Saturday, January 10, 2015
Deconstruction, or destruction?
Deconstructing fairytales is quickly becoming one of the most tired trends in the movies.
Modern cultural/ sociopolitical sensibilities have ruled out the old-fashioned, straightforward, heteronormative (that's a term I've heard thrown around lately) fairytale. I get that. But it's like we've gone so far in the other direction that you can't make a fairytale at all unless one of the female characters stands up at some point and says "I don't need no prince!"
Into the Woods is oddly both progressive in this regard, and completely regressive in others. That's just one of the film's many failures.
But before we get too much into that, let's look at just how much we are up to our knees in fairytales lately. This familiarity is really starting to breed contempt.
If you don't know it -- and I didn't know it going in -- Into the Woods is a mashup of four famous Grimm fairytales: Cinderella, Rapunzel, Jack and the Beanstalk and Little Red Riding Hood.
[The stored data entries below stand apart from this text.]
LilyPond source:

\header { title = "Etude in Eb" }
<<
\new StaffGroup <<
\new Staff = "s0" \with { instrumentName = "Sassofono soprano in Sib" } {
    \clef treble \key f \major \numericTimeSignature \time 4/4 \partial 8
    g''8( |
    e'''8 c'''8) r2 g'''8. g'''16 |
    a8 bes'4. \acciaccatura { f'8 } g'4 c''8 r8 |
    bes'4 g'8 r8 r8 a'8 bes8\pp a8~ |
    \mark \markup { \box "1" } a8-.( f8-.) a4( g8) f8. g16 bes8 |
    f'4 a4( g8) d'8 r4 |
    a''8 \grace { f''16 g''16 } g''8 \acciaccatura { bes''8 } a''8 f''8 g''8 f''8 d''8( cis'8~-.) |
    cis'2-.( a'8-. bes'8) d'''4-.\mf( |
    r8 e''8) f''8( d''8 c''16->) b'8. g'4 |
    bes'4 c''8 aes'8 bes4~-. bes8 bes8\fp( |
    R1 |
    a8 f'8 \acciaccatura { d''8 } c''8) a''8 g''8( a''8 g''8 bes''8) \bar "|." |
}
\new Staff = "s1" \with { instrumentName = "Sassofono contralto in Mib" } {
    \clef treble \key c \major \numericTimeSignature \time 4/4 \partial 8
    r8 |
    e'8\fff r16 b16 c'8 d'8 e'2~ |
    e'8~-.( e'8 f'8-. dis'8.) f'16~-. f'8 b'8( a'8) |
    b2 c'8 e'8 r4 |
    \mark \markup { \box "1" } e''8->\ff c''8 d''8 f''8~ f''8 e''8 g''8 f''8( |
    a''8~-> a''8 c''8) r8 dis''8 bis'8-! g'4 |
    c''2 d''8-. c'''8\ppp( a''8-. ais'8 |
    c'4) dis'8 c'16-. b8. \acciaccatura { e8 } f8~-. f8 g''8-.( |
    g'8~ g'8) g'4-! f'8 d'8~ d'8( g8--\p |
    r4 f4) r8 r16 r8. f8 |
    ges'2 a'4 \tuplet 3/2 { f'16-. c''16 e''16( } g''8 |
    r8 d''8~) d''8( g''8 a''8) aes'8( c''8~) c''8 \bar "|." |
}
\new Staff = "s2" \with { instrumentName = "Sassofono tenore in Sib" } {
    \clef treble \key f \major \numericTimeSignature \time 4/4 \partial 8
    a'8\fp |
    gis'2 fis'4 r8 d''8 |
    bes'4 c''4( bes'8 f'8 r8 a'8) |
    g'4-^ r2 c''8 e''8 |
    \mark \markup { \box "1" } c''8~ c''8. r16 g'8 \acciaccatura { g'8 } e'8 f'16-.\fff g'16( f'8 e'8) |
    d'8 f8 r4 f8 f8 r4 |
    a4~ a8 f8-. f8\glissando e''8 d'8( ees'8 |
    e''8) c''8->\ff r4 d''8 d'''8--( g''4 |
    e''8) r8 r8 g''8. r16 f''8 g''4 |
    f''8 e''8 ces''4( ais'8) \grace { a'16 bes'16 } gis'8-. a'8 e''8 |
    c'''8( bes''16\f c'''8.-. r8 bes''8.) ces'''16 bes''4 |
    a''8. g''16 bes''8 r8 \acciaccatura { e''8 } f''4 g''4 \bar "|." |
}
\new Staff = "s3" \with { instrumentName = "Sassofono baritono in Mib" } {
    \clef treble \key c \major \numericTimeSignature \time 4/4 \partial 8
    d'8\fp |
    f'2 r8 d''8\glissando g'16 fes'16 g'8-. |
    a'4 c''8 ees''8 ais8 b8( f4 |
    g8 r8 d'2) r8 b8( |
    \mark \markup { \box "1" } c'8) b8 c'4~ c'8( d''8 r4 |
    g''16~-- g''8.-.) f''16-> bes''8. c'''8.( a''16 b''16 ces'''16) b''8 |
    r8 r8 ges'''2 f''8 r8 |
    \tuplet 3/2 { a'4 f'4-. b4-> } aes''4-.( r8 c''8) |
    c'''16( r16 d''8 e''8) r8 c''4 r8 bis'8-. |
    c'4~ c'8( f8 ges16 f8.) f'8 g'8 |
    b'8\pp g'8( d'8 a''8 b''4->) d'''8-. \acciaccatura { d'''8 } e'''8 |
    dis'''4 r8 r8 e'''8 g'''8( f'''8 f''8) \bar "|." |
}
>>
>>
What struck me as I was watching is that we have had prominent films of each of these stories in the past five years. Tangled (2010) is the Rapunzel story, Red Riding Hood (2011) is the Little Red Riding Hood story, Jack the Giant Slayer (2013) is the Jack and the Beanstalk story, and we've got a new Cinderella (directed by Kenneth Branagh, no less) coming out in March (whose trailer actually appeared before Into the Woods).
Having seen each of these movies that have actually been released (as well as Maleficent, Frozen, Brave, and other apparent feminist twists on traditional fairytale stories), I shouldn't have been surprised to feel fatigue when I determined what was happening in Woods. When the princes in Woods were either fatheads (Chris Pine) or so bland that they don't even register (Billy Magnussen as Rapunzel's prince), I felt myself saying "Okay, okay, I get it." Cinderella turns out not to want Pine's character after all, and it was perhaps the movie's most predictable outcome.
But for all that Into the Woods reinforces one current perspective on equal rights and empowerment for a traditionally disenfranchised group, it completely drops the ball on another, and this may be a lot more problematic.
For all that women are being handed the keys to the kingdom, so to speak, minorities are being relegated to the role of peasants.
Simply put, there is not a single person of color in the entire lead cast of Into the Woods. Given the size of this cast, this is striking indeed.
Meryl Streep? White. Emily Blunt? White. James Corden? White. Johnny Depp? White. Anna Kendrick? White. Chris Pine? White. Tracey Ullman? White. Christine Baranski? White. Lucy Punch? White. Tammy Blanchard? White. The actors whose names I didn't already know, who play Red, Jack, Rapunzel and Rapunzel's prince? White, white, white and white.
But I wouldn't have noticed this at all if every crowd scene -- and I mean every crowd scene -- didn't include at least one token black face. There wasn't a shot of a large group of extras without at least one black face there to interrupt the sea of white. It was almost pathological.
It's like the makers of Into the Woods were hyper-conscious of the bare minimum they needed to do to pass certain tests, and in so doing have utterly failed those tests. With so many characters to awkwardly juggled in this busy and ridiculous plot, couldn't any of them have been black? Or even Latino or Asian? Interracial relationships preferred, interracial gay relationships even better. But at least a speaking line for a single actor of color would have helped.
I should tell you at this point that Into the Woods is about deconstructing fairytales in more ways than I have so far indicated. It's not only the standard instance of the princess realizing she doesn't want/need a prince. The movie -- or more accurately, the show it's based on -- concentrates its energies on showing what happens after the happy endings the characters think they want. And the post-ending ending is certainly not happy for most of them. In this way, Into the Woods is trying to teach us what life is really like. It's a respectable goal.
Yet something about the way this is executed in this movie is more like a destruction than a deconstruction. The same carelessness that has gone into casting has gone into hastily tearing down these stories at the end, leaving everyone bleak and miserable, and leaving me scratching my head about what just happened. How had the sprightly tone of the film's first 80 minutes turned into this? All set against that monotonous, ever-unchanging woods setting.
And through its unfortunate casting philosophy -- which shows us just how conscious of race the movie actually is, but then does nothing about it -- Into the Woods does indeed teach us what life is really like, but in a way it never intended.